On arrival, the Mothers of Saints wash the steps of the Church with the scented water, blessing those who enter the most important of Salvador’s three hundred churches for yet another year. Every February 2, during the Yemanjá Festival (a Candomblé Orixá equivalent to goddess of the sea, and very vain), the Catholic population takes offerings such as perfumes, mirrors, brushes and flowers to the fishermen, who have a colony next to the Catholic Church in the district of Rio Vermelho. Some give the offerings to the fisherman to take to the sea to bestow them upon the Orixá Yemanjá.
Others venture out onto the rocky shores and personally give their offerings to Yemanjá. This ritual was begun by the wives of the fishermen who did not want Yemanjá to take their husbands for herself. Today the tradition is more about bringing good fortune for the following year. In June there is an important harvest festival in Bahia and Northeast Brazil: Sao Joao (St. John), which traditionally takes place in small towns around the countryside. People gather around a big bonfire in the main square to dance forró (a cross between a square dance and the Texas two step) and drink Cachaça (alcohol made from sugar cane) and a variety of fruit liqueurs until the sun comes up.
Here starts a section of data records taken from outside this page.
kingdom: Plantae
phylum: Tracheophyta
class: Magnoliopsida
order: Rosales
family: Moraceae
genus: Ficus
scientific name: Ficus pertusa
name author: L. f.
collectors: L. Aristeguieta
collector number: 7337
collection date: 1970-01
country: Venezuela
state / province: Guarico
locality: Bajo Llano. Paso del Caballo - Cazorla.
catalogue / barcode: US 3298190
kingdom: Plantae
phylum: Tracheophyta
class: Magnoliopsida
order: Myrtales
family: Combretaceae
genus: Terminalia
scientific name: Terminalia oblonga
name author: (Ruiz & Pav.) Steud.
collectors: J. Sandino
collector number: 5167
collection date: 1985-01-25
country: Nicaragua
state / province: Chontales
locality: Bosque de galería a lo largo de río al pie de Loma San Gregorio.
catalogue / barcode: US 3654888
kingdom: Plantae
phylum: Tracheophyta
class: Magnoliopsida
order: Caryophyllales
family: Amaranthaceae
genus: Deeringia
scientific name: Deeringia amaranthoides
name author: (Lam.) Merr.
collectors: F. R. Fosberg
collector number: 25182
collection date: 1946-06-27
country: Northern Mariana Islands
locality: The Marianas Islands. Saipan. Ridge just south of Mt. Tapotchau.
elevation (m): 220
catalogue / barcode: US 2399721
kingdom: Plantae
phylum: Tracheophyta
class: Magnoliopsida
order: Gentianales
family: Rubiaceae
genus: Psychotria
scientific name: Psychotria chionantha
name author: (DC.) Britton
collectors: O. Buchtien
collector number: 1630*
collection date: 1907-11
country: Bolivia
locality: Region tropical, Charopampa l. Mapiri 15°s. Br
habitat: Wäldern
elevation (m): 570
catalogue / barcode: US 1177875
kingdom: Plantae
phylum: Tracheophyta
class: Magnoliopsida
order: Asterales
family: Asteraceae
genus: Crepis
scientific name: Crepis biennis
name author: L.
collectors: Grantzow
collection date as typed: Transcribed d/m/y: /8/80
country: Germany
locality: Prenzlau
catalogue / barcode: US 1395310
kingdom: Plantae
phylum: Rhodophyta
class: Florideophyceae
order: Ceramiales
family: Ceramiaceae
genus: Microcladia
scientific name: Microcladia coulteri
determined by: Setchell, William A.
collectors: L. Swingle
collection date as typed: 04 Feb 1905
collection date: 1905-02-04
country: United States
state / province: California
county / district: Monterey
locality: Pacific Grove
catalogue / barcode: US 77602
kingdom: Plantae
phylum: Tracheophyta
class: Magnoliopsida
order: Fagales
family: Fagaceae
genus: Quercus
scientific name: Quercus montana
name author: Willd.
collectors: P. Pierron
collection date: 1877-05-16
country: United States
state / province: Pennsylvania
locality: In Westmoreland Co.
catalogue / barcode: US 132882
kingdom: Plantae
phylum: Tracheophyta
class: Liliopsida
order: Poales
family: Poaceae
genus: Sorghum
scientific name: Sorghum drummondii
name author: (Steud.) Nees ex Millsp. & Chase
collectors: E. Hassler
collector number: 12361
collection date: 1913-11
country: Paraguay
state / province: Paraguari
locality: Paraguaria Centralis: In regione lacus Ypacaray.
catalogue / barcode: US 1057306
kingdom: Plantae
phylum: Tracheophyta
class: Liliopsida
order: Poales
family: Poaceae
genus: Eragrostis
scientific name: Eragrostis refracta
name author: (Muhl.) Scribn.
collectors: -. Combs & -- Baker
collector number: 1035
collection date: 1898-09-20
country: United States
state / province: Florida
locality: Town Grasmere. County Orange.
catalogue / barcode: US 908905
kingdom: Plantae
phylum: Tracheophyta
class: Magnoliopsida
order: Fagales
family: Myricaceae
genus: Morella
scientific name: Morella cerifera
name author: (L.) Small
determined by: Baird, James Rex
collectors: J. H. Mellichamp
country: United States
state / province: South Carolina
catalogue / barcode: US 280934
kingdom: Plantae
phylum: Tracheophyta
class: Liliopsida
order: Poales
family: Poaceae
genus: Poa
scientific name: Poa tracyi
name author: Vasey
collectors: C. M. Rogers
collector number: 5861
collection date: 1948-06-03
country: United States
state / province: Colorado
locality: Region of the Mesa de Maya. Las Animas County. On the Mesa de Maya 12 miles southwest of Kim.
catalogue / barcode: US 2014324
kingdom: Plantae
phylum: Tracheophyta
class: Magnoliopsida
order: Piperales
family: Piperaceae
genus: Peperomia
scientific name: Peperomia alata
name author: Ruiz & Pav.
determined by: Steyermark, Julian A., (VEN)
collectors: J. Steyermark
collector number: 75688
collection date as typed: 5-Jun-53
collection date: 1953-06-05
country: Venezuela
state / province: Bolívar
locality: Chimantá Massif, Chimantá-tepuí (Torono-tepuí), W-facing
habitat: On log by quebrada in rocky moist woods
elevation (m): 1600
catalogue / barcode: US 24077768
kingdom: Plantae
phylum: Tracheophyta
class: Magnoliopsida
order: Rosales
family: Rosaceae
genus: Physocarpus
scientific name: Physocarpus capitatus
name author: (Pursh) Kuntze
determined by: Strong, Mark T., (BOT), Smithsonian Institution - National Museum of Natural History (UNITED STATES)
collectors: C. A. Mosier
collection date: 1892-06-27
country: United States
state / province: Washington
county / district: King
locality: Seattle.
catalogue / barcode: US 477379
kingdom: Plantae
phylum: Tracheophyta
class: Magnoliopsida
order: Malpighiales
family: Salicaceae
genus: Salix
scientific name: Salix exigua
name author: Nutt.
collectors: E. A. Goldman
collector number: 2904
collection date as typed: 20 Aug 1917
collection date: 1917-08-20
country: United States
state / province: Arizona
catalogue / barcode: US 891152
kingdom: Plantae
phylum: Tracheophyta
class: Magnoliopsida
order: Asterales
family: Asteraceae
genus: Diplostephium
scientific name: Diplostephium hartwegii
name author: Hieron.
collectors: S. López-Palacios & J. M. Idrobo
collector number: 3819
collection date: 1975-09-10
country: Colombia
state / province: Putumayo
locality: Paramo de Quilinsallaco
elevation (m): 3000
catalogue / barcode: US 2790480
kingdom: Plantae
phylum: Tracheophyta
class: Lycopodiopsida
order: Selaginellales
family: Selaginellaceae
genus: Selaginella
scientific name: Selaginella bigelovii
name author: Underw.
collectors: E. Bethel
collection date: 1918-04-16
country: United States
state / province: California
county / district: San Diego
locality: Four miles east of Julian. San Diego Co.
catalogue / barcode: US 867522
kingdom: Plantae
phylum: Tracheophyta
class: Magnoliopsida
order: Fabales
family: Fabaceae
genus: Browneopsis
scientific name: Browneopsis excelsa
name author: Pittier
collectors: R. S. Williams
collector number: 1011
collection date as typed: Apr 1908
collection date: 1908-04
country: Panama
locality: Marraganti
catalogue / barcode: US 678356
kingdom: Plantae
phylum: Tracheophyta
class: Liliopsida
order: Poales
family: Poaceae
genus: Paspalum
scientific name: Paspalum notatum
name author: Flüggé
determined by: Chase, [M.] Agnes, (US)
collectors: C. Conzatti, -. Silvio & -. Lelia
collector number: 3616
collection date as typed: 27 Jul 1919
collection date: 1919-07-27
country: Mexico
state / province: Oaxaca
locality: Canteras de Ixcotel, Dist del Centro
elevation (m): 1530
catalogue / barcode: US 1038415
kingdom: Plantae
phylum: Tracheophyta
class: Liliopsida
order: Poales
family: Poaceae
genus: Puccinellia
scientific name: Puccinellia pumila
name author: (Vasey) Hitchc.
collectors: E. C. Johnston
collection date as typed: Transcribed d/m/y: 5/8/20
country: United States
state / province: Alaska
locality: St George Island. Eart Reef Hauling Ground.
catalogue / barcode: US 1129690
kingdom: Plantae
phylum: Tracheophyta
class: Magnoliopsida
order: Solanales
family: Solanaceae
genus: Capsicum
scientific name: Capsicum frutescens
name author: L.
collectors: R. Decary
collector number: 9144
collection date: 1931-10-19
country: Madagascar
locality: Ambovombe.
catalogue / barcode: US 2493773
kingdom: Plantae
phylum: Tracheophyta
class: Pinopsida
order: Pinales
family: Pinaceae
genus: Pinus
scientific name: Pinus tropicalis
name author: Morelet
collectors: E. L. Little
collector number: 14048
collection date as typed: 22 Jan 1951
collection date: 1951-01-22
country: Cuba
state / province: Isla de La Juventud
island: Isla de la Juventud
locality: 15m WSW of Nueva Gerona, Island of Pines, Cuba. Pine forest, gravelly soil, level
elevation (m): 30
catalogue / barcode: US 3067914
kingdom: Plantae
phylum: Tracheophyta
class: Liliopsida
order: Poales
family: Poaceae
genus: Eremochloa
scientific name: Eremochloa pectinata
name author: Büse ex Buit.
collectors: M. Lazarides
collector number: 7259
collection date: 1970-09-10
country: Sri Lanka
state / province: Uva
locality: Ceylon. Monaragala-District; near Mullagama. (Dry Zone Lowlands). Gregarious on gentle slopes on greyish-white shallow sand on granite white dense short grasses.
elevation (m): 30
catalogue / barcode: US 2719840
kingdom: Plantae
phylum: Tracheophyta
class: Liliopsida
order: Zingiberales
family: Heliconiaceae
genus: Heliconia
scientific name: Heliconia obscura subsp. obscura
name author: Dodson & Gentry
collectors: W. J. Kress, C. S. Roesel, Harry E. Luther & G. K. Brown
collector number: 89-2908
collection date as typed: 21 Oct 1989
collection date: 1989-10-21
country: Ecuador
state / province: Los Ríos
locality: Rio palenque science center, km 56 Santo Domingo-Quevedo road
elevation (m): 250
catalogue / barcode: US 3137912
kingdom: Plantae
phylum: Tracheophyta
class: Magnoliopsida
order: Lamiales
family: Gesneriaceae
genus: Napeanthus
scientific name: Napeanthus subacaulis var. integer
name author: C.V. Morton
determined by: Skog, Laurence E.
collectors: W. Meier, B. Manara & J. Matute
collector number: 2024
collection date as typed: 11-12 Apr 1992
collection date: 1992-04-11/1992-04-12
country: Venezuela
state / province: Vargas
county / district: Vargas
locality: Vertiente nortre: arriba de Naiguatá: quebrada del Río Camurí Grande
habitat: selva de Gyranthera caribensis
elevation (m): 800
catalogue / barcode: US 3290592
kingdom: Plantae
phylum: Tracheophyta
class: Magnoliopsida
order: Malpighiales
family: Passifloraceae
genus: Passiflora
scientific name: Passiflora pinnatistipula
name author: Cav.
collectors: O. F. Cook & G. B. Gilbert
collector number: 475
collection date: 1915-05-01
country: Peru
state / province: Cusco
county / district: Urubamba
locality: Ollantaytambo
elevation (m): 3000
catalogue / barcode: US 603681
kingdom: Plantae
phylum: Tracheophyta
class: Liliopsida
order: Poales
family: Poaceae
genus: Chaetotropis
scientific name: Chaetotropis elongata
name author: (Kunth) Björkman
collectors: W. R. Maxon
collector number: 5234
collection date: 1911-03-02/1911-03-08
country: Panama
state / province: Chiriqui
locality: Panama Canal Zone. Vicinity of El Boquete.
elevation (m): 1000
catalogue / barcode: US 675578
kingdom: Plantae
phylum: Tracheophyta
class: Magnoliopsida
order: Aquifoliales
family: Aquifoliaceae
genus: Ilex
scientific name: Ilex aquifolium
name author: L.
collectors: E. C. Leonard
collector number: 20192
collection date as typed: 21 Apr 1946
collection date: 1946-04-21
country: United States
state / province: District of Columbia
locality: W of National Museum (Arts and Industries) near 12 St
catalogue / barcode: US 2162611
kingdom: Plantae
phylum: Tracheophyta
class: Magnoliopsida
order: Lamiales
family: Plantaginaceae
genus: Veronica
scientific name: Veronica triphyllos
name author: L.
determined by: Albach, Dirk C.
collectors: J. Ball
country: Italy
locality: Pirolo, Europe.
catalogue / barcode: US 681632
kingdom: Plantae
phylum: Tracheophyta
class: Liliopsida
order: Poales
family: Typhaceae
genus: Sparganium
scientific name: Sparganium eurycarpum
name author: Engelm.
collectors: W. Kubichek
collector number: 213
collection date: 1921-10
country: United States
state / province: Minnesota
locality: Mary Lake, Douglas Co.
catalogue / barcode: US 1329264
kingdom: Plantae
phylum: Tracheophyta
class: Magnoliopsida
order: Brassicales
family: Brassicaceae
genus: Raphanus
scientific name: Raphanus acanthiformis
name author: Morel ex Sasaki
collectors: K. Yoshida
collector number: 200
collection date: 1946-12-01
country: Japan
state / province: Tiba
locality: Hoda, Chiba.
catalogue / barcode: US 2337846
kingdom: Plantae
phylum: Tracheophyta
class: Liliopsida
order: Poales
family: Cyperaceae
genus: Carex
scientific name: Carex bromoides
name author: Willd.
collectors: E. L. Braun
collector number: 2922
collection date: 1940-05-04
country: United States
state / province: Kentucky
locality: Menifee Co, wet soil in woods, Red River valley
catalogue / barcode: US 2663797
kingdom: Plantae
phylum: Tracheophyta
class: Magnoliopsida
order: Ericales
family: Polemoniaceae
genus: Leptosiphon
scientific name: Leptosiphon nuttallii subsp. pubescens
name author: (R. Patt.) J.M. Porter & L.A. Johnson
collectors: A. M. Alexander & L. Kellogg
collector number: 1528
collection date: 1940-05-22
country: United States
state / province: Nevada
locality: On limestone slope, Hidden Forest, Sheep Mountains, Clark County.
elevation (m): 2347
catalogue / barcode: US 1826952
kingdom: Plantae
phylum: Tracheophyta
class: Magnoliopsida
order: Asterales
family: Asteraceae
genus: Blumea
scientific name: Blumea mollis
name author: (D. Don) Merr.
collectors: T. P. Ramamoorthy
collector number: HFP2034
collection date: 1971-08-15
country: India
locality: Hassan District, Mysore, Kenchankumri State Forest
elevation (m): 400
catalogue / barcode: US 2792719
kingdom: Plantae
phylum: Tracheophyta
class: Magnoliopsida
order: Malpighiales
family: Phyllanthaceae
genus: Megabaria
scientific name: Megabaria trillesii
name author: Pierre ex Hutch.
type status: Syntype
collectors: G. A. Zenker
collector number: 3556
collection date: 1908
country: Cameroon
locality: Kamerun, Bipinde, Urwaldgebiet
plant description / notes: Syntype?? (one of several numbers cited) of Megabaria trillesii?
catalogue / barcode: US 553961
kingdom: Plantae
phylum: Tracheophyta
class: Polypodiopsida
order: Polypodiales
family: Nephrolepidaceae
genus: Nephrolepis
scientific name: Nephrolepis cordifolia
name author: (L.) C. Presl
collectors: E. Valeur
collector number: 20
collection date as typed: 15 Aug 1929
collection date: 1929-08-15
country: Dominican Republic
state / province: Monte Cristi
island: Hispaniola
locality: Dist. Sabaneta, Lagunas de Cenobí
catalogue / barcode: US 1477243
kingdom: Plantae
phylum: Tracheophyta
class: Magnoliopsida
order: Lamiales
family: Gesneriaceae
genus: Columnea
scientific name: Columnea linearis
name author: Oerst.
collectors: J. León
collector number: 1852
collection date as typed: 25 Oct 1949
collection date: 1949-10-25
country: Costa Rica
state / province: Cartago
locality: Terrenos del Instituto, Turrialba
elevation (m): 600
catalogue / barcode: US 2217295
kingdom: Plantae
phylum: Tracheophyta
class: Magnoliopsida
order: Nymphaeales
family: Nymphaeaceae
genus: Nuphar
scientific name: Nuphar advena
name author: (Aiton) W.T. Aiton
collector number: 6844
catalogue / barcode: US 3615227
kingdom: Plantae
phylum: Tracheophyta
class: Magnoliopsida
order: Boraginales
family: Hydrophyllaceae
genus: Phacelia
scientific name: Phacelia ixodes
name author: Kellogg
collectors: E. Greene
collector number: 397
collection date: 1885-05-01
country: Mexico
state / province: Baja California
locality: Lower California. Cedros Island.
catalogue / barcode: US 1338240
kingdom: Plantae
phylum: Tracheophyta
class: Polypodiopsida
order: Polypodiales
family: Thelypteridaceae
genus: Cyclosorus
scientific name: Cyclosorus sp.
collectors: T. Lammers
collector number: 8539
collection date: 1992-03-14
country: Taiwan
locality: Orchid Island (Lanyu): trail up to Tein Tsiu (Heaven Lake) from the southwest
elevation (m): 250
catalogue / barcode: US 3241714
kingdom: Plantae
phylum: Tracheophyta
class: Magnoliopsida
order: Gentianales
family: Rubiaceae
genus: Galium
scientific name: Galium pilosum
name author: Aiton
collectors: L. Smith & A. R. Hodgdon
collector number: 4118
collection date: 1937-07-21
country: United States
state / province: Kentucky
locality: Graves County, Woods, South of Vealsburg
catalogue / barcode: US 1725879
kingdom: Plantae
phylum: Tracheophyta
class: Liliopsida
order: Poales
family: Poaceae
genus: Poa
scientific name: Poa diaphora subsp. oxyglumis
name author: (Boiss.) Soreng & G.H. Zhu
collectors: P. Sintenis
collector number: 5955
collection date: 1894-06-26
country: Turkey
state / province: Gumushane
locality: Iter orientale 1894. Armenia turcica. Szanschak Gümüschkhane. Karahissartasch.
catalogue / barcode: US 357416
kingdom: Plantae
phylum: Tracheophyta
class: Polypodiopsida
During the 3 days of Sao Joao accordion led music is played and traditional food is served, such as corn cakes, corn dogs, cream of corn, coconut milk pies, corn on the cob, grilled corn and pop corn. This festival is a very welcome break for the natives of the northeast region, where the land is arid, with very little water to grow crops, income is one of the lowest in Brazil and life is tough.